One can draw practical conclusions from the obtained characterization data. From the expected ESD levels and the coupling paths, the designer can estimate the safe current waveforms and levels. These can be compared to the failure probability data from the IC characterization.
The system developer may establish a probability threshold for each failure mode and use the method for a “pass/fail” evaluation. Depending on the product purpose, 20% failure rate may be acceptable for SF not requiring operator intervention
If soft failures are grouped, an envelope may be used to check the satisfaction of the passing criteria, e.g. “Max Envelope” on Figures 12-14.
A drawback of continuous, extensive TLP testing (especially with longer pulses) is the risk of “wearing out” the interface under test. This means introducing latent hardware failures by applying numerous pulses that under normal circumstances would not cause physical harm to the DUT.
Once the DUT is well characterized, the system designer can use that information to “get it right the first time” and/or reduce the number of product development iterations:
1.Make system design changes to mitigate some SF (system-, circuit-, and IC-level). This is especially beneficial in the early design stages of a product, when a designer is able to introduce additional protection, filtering, shielding, etc.
2.Make firmware or software improvements that would reduce severity or frequency of specific failure modes.

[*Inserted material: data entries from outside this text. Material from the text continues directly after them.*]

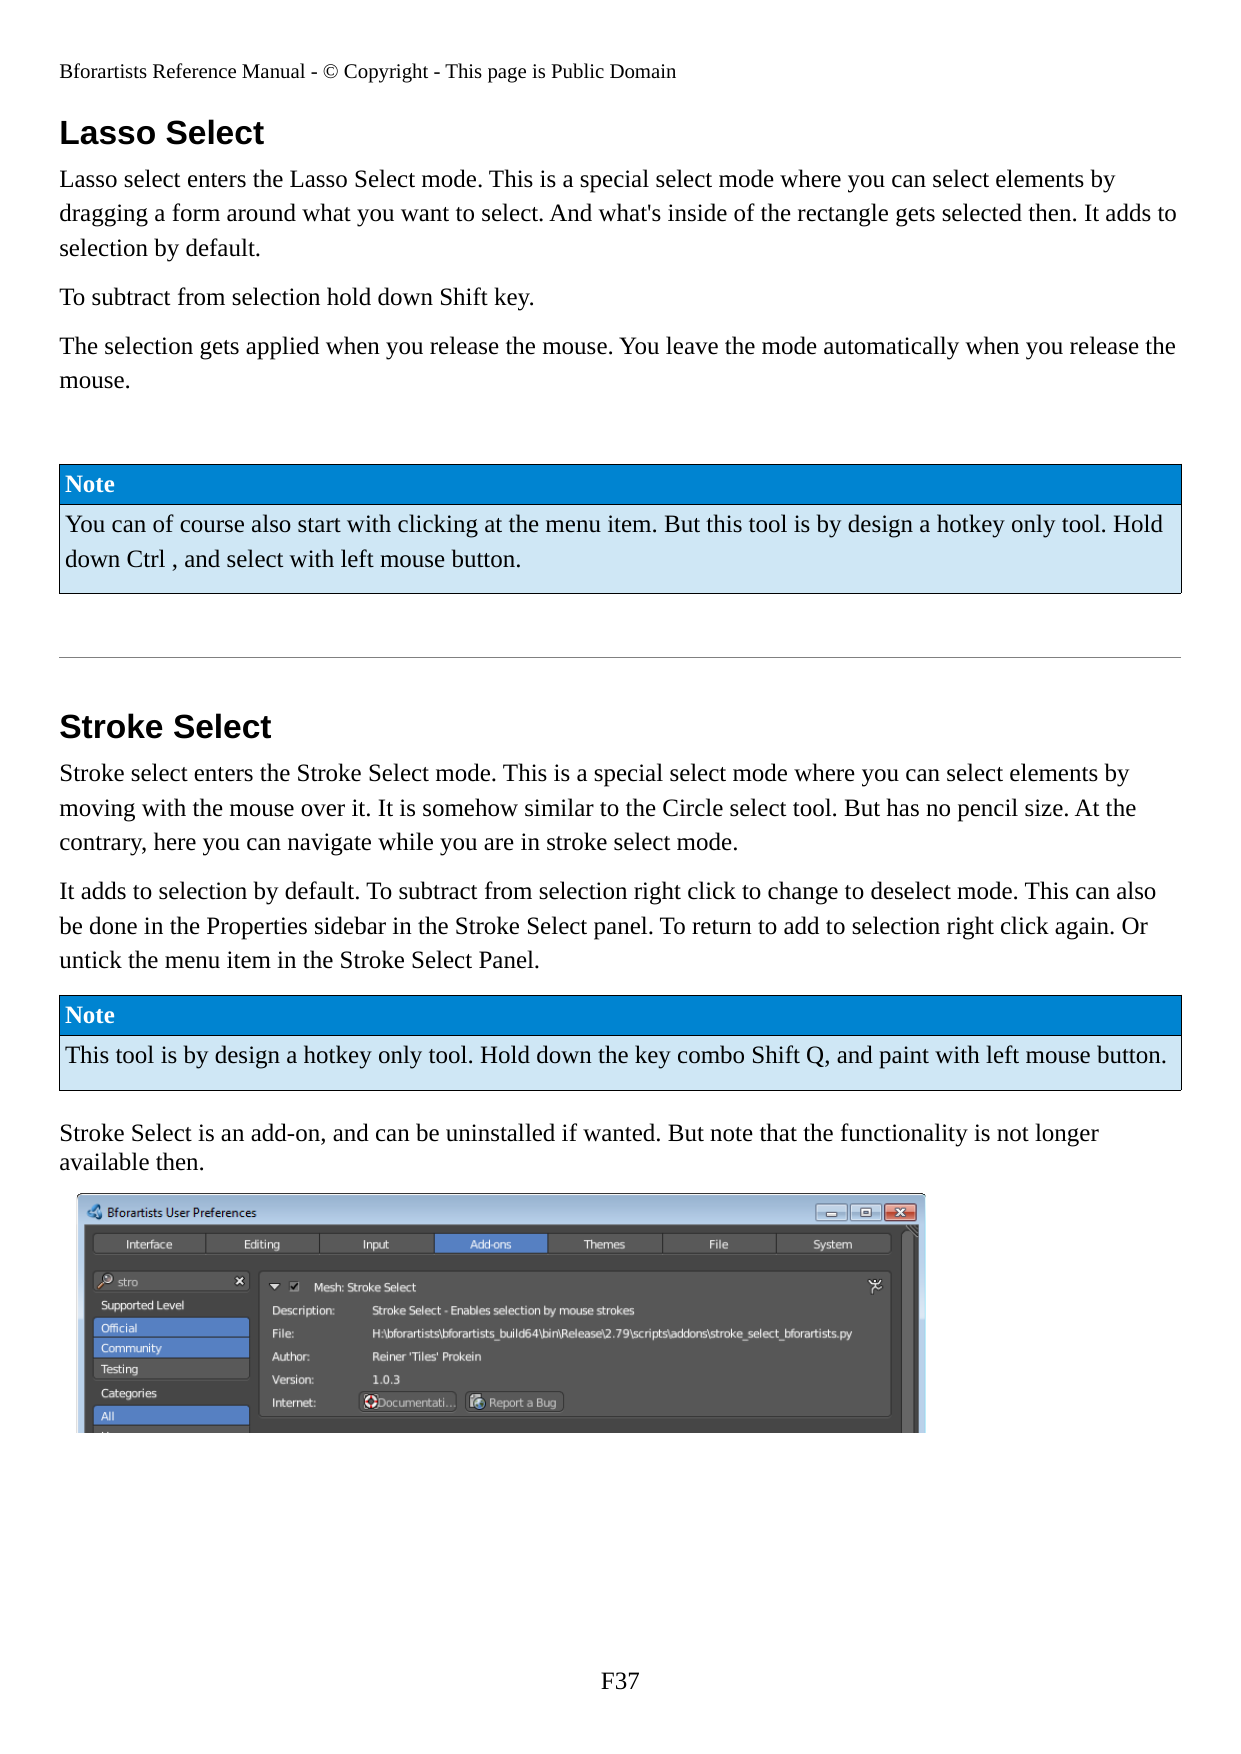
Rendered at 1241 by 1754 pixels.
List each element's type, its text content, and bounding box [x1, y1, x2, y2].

text To subtract from selection hold down Shift key. [59, 282, 1181, 311]
text It adds to selection by default. To subtract from selection right click to change to deselect mode. This can also be done in the Properties sidebar in the Stroke Select panel. To return to add to selection right click again. Or untick the menu item in the Stroke Select Panel. [59, 876, 1181, 974]
table_header Note [60, 996, 1181, 1035]
text Lasso select enters the Lasso Select mode. This is a special select mode where you can select elements by dragging a form around what you want to select. And what's inside of the rectangle gets selected then. It adds to selection by default. [59, 164, 1181, 261]
text The selection gets applied when you release the mouse. You leave the mode automatically when you release the mouse. [59, 331, 1181, 394]
text Stroke Select is an add-on, and can be uninstalled if wanted. But note that the functionality is not longer available then. [59, 1118, 1181, 1176]
table_cell This tool is by design a hotkey only tool. Hold down the key combo Shift Q, and paint with left mouse button. [60, 1036, 1181, 1090]
table_cell You can of course also start with clicking at the menu item. But this tool is by design a hotkey only tool. Hold down Ctrl , and select with left mouse button. [60, 505, 1181, 593]
table_header Note [60, 465, 1181, 504]
picture [76, 1193, 926, 1433]
subtitle Lasso Select [59, 113, 1181, 151]
text Stroke select enters the Stroke Select mode. This is a special select mode where you can select elements by moving with the mouse over it. It is somehow similar to the Circle select tool. But has no pencil size. At the contrary, here you can navigate while you are in stroke select mode. [59, 758, 1181, 856]
subtitle Stroke Select [59, 707, 1181, 746]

In cases that require inclusion of a measurement-based method (e.g. spike in current consumption of the interface) [4] [11] [12], at first it should be tested independently to establish the reliability and efficacy of the measurement method. Once the clear detection criteria are established, a function within “Detect SF Type” in Figure 9 can check if the criterion for detecting the SF has been satisfied. In order to adapt this characterization method to a different interface, at first exploratory work must be done to establish the variety of soft failure modes. Then hardware and software efforts are carried out. In terms of hardware – auxiliary boards may need to be designed to facilitate replugging, power cycling the interface of interest, etc. In terms of software – a function set within “Detect SF Type” must be written. These functions inquire and establish whether the criteria for SF detection have been met. In addition, interface initialization functions may require change. The rest of the algorithm largely remains the same.
V. Conclusion
An automated system for SF robustness characterization was developed and applied to a USB3 interface of an existing development platform for a number of stress pulse lengths and system load conditions. Test results were processed and soft failure occurrence likelihood statistics were obtained for various levels of TLP injections, and both polarities. In the scope of this work, software-based detection methods were utilized, but the methodology is extendable to other interfaces and measurement-based failure detection methods as well.
The methodology has a wide application range, but is possibly most useful for high-reliability systems that could not tolerate soft failures. One of the directions for further research is a deeper investigation into SF occurrence depending on system states (CPU load, GPU load, etc.) and a wider range of disturbances. Characterization and data processing methods are well established and may be extended for further study.
Acknowledgements
The material is based upon work supported by the National Science Foundation, Grant IIP-1440110. The authors would like to thank Nicholas Erickson of Missouri S&T EMC Laboratory for constructive criticism of the manuscript.